Work task: Every line below is to be set down again exactly; any image stays out.

Data:
-------------------------

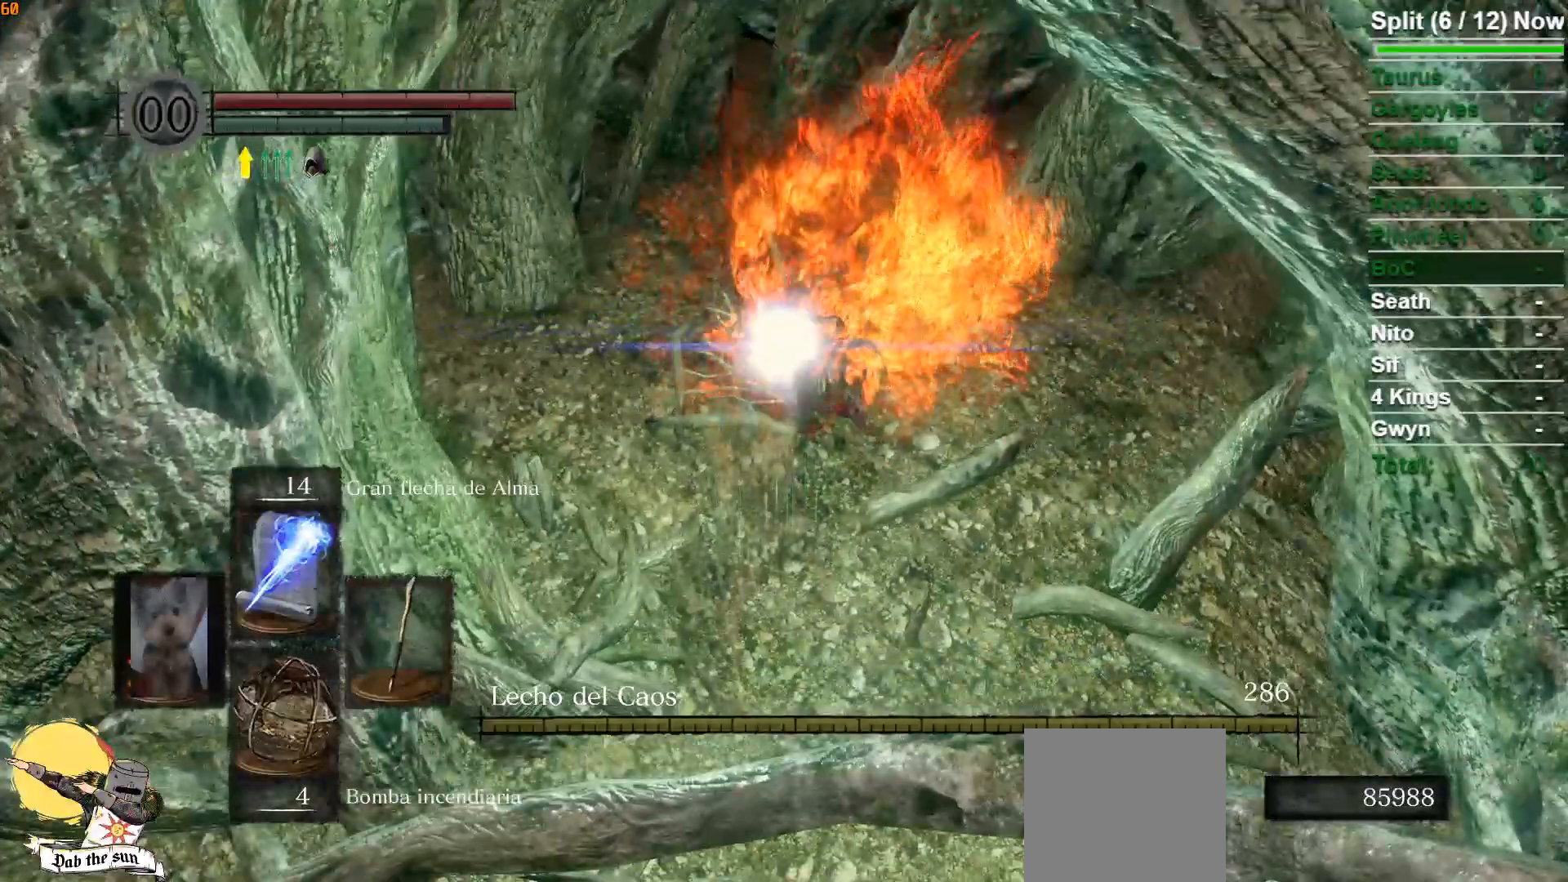
{"buttons": [], "left_stick": "center", "right_stick": "right", "events": [[400, "right_stick", "right"]]}
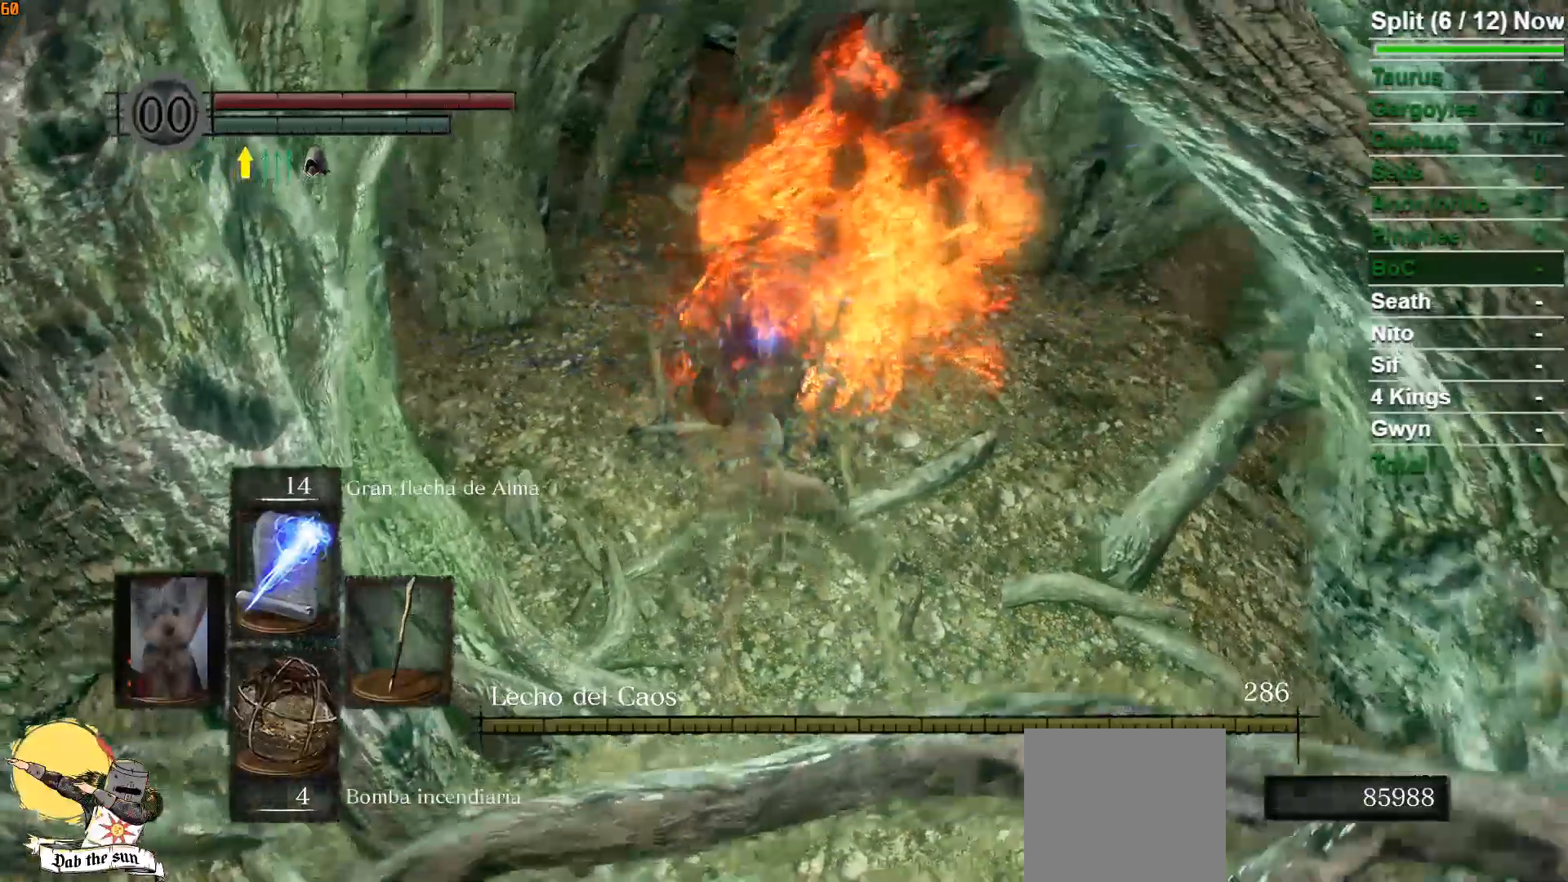
{"buttons": [], "left_stick": "center", "right_stick": "center", "events": [[150, "right_stick", "center"], [300, "left_stick", "up"], [467, "left_stick", "center"]]}
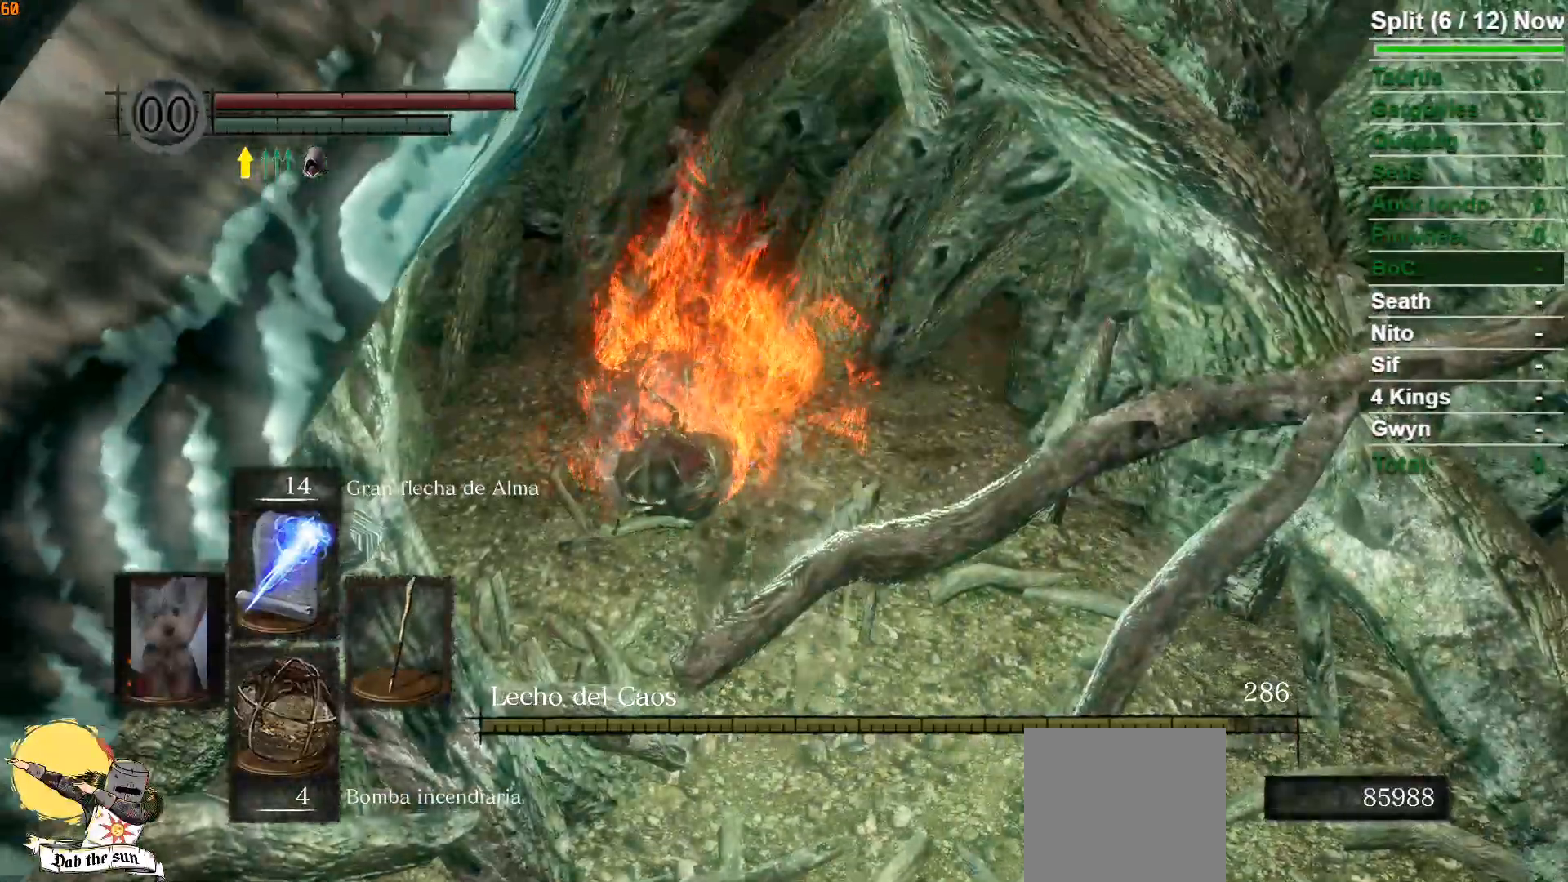
{"buttons": [], "left_stick": "center", "right_stick": "right", "events": [[83, "right_stick", "right"]]}
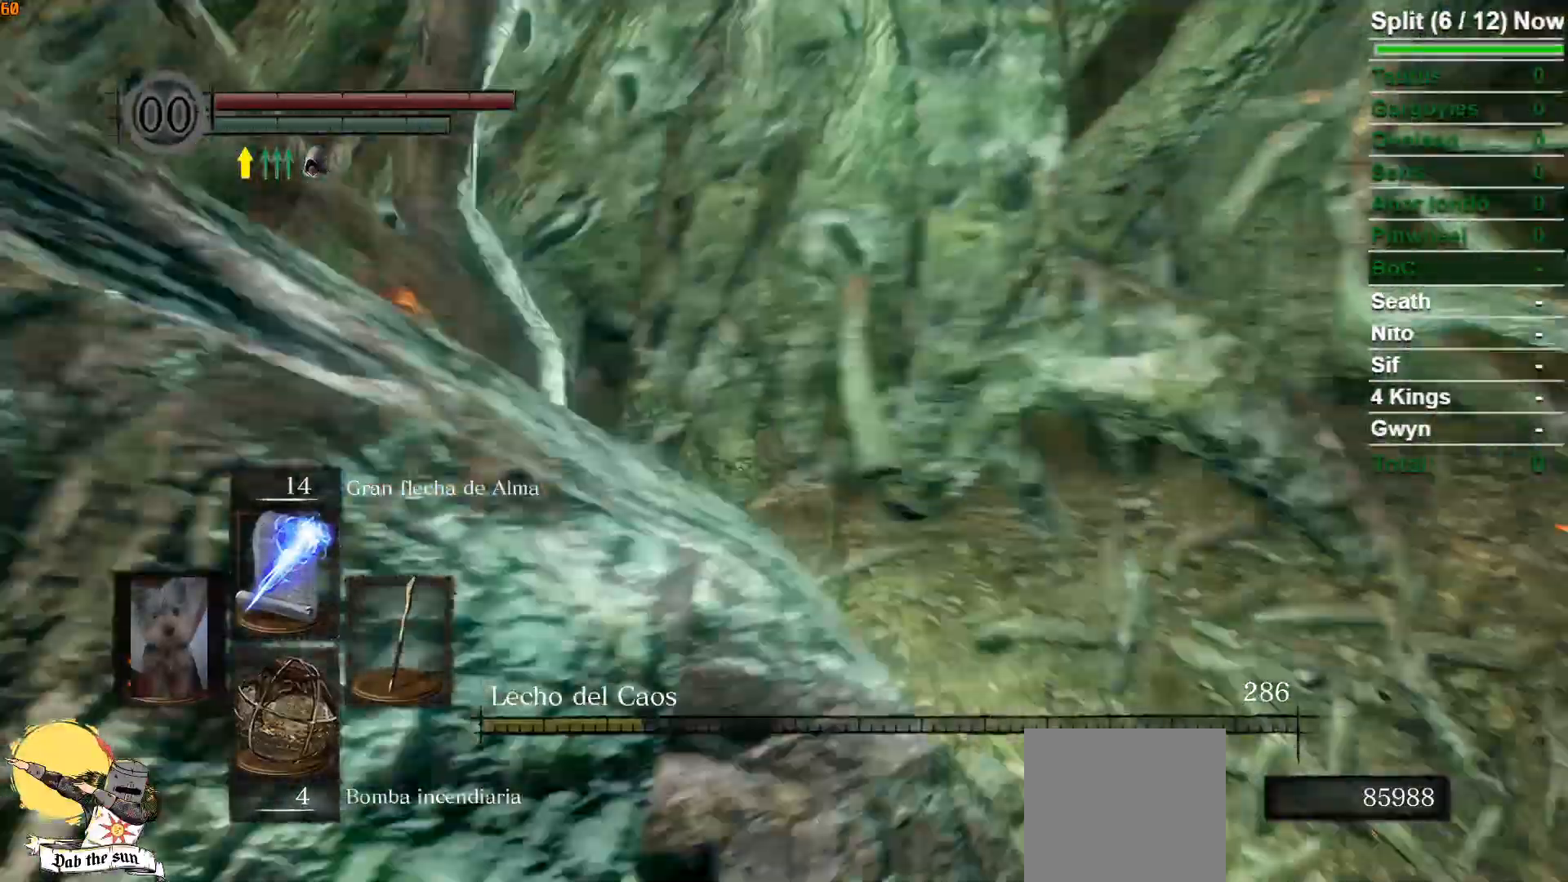
{"buttons": [], "left_stick": "center", "right_stick": "center", "events": [[150, "START", "down"], [150, "right_stick", "center"], [267, "START", "up"], [367, "DPAD_RIGHT", "down"], [467, "DPAD_RIGHT", "up"]]}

-------------------------

Result for this task:
{"buttons": [], "left_stick": "center", "right_stick": "right", "events": [[400, "right_stick", "right"]]}
{"buttons": [], "left_stick": "center", "right_stick": "center", "events": [[150, "right_stick", "center"], [300, "left_stick", "up"], [467, "left_stick", "center"]]}
{"buttons": [], "left_stick": "center", "right_stick": "right", "events": [[83, "right_stick", "right"]]}
{"buttons": [], "left_stick": "center", "right_stick": "center", "events": [[150, "START", "down"], [150, "right_stick", "center"], [267, "START", "up"], [367, "DPAD_RIGHT", "down"], [467, "DPAD_RIGHT", "up"]]}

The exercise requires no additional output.